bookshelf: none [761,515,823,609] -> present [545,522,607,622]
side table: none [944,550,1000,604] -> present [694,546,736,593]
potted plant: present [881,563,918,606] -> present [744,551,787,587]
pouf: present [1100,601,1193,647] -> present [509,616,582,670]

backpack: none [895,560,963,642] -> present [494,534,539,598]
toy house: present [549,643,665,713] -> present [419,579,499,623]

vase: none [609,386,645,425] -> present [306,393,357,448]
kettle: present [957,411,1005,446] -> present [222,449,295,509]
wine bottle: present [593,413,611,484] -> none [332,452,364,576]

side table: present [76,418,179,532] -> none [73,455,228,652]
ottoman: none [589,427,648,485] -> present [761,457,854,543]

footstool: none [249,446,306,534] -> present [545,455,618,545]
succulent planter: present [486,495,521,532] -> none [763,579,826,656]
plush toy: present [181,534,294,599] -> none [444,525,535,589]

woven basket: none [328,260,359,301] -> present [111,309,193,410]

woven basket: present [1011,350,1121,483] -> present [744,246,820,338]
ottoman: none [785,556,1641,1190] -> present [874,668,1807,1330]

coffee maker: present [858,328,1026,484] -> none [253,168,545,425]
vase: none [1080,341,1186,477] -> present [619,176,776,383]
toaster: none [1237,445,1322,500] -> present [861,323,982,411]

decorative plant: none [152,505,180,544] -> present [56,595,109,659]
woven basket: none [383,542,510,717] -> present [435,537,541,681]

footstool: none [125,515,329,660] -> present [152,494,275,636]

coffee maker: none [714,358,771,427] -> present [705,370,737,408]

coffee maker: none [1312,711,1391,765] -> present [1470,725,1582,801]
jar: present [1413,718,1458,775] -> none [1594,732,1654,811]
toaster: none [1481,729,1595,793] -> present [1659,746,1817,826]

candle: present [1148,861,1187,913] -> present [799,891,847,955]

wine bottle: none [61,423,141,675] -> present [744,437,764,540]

- - - -

**Exercise prompt:**
Please output only the lines from the first line of the entries through the line with "candle: present [1148,861,1187,913]", both included, exactly as written.

**Task response:**
bookshelf: none [761,515,823,609] -> present [545,522,607,622]
side table: none [944,550,1000,604] -> present [694,546,736,593]
potted plant: present [881,563,918,606] -> present [744,551,787,587]
pouf: present [1100,601,1193,647] -> present [509,616,582,670]

backpack: none [895,560,963,642] -> present [494,534,539,598]
toy house: present [549,643,665,713] -> present [419,579,499,623]

vase: none [609,386,645,425] -> present [306,393,357,448]
kettle: present [957,411,1005,446] -> present [222,449,295,509]
wine bottle: present [593,413,611,484] -> none [332,452,364,576]

side table: present [76,418,179,532] -> none [73,455,228,652]
ottoman: none [589,427,648,485] -> present [761,457,854,543]

footstool: none [249,446,306,534] -> present [545,455,618,545]
succulent planter: present [486,495,521,532] -> none [763,579,826,656]
plush toy: present [181,534,294,599] -> none [444,525,535,589]

woven basket: none [328,260,359,301] -> present [111,309,193,410]

woven basket: present [1011,350,1121,483] -> present [744,246,820,338]
ottoman: none [785,556,1641,1190] -> present [874,668,1807,1330]

coffee maker: present [858,328,1026,484] -> none [253,168,545,425]
vase: none [1080,341,1186,477] -> present [619,176,776,383]
toaster: none [1237,445,1322,500] -> present [861,323,982,411]

decorative plant: none [152,505,180,544] -> present [56,595,109,659]
woven basket: none [383,542,510,717] -> present [435,537,541,681]

footstool: none [125,515,329,660] -> present [152,494,275,636]

coffee maker: none [714,358,771,427] -> present [705,370,737,408]

coffee maker: none [1312,711,1391,765] -> present [1470,725,1582,801]
jar: present [1413,718,1458,775] -> none [1594,732,1654,811]
toaster: none [1481,729,1595,793] -> present [1659,746,1817,826]

candle: present [1148,861,1187,913] -> present [799,891,847,955]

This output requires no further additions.